There’s one thing that almost everyone can agree on says Mastercard. Passwords are the worst. Passwords are crucial for keeping personal data safe from hackers and fraudsters. But nearly seven out of ten consumers report feeling overwhelmed by the number of passwords they must remember. Moreover, they feel anxious about whether their passwords are strong enough.
Multi-factor authentication can help. Confirming a user’s identity by entering a code sent by text or email can significantly cut down on fraud. It is the equivalent of needing two keys to open a lock instead of just one. As Mastercard observes, it is not a guarantee of total security. And the process and it adds friction to the consumer experience, whether to log on or make a payment.
‘We need to replace the password with the person’
“Roughly 80% of confirmed data breaches are related to weak or stolen passwords,” said Dennis Gamiello, an executive vice president who leads Identity Products and Innovation at Mastercard. “The vulnerability of passwords, including one-time passwords used in multi-factor authentication, only increases as we move to a more digital world. That’s why we need to replace the password with the person. We are working with our partners around the globe to replace passwords once and for all. That is by accelerating the transition to more seamless and secure authentication, including biometrics.”
Biometrics are already transforming digital interactions. Thanks to artificial intelligence and the proliferation of smart devices, biometrics have become a powerful authentication tool — using a unique fingerprint, iris or face to confirm a user’s identity and secure their data.
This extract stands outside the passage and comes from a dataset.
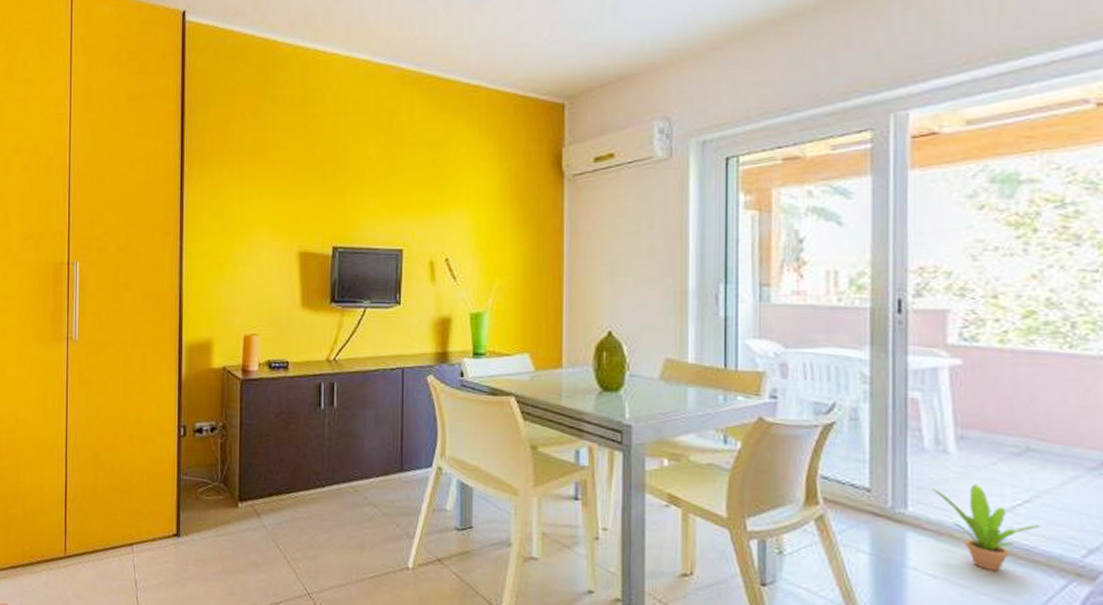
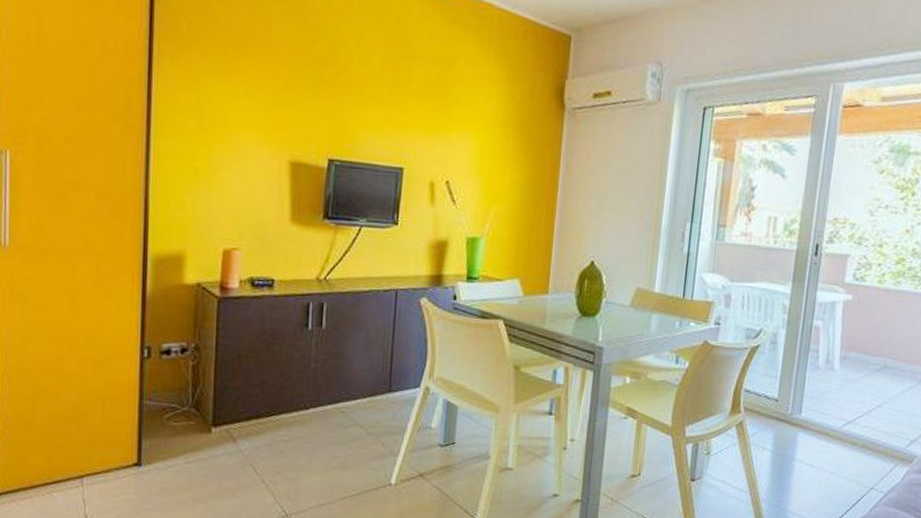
potted plant: present [931,484,1042,572] -> none [819,393,885,461]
Mastercard Biometric Authentication Service
Now Mastercard is making it easy for businesses to integrate biometrics when logging into apps or websites and making purchases online with the Mastercard Biometric Authentication Service. This helps resolve the friction and vulnerability that endless passwords and multi-factor authentication prompts can create. It’s a move that not only makes digital experiences more secure, but also easier and faster.
Mastercard has long recognised the need for a new standard for authentication. It joined the tech-industry initiative, the Fast Identity Online, or FIDO, Alliance shortly after its founding in 2012.
How well do you really know your competitors?
Access the most comprehensive Company Profiles on the market, powered by GlobalData. Save hours of research. Gain competitive edge.
Your download email will arrive shortly
Not ready to buy yet? Download a free sample
We are confident about the unique quality of our Company Profiles. However, we want you to make the most beneficial decision for your business, so we offer a free sample that you can download by submitting the below formBy GlobalData
FIDO standards create an encrypted key pair, or a passkey, that is stored on a user’s phone. Only biometrics, like fingerprint or face, can unlock that passkey, giving access to the application or website. This makes it just as convenient as it is secure. Passkeys can be used across devices (phone, tablet and laptop, for example), for seamless authentication anywhere.
Mastercard biometrics based on the latest in FIDO Alliance standards
The Mastercard authentication biometrics service has been designed to replace traditional authentication methods. It is making all digital interactions, from logging into favourite apps to buying a pair of boots, seamless and secure.
In some countries, like those in the EU or the UK, multi-factor authentication is required for many online payments. But even in countries without such rules, like the US multi-factor authentication is used to establish trusted online payments.
Tokenisation, the process of protecting a payment credential to ensure it cannot be copied or reused, is another important layer of security for payments. Tokenisation can be used in conjunction with the Mastercard Biometric Authentication Service to secure online purchases.
More than 4 billion smart devices are FIDO passkey ready
“The Mastercard Biometric Authentication Service is extra secure because all of your data stays on your personal device,” Gamiello added. “You don’t have to share any secrets, like your password or answers to security questions. This significantly reduces the risk of hacks or identity theft.”
FIDO passkeys are also highly resistant to phishing because there’s no sharing of passwords or codes. And it’s interoperable, meaning it can work on different devices in different parts of the world. Passkeys are discoverable by browsers or housed within apps for passwordless authentication.
It’s estimated that more than 4 billion smart devices are FIDO passkey ready. That means passkey-based security applications for uses beyond payments, such as opening a new account or app or web login and even open banking are at users’ fingertips. Or in this case, fingerprints.
The Mastercard Biometric Authentication Service is available globally with pilots underway in each region.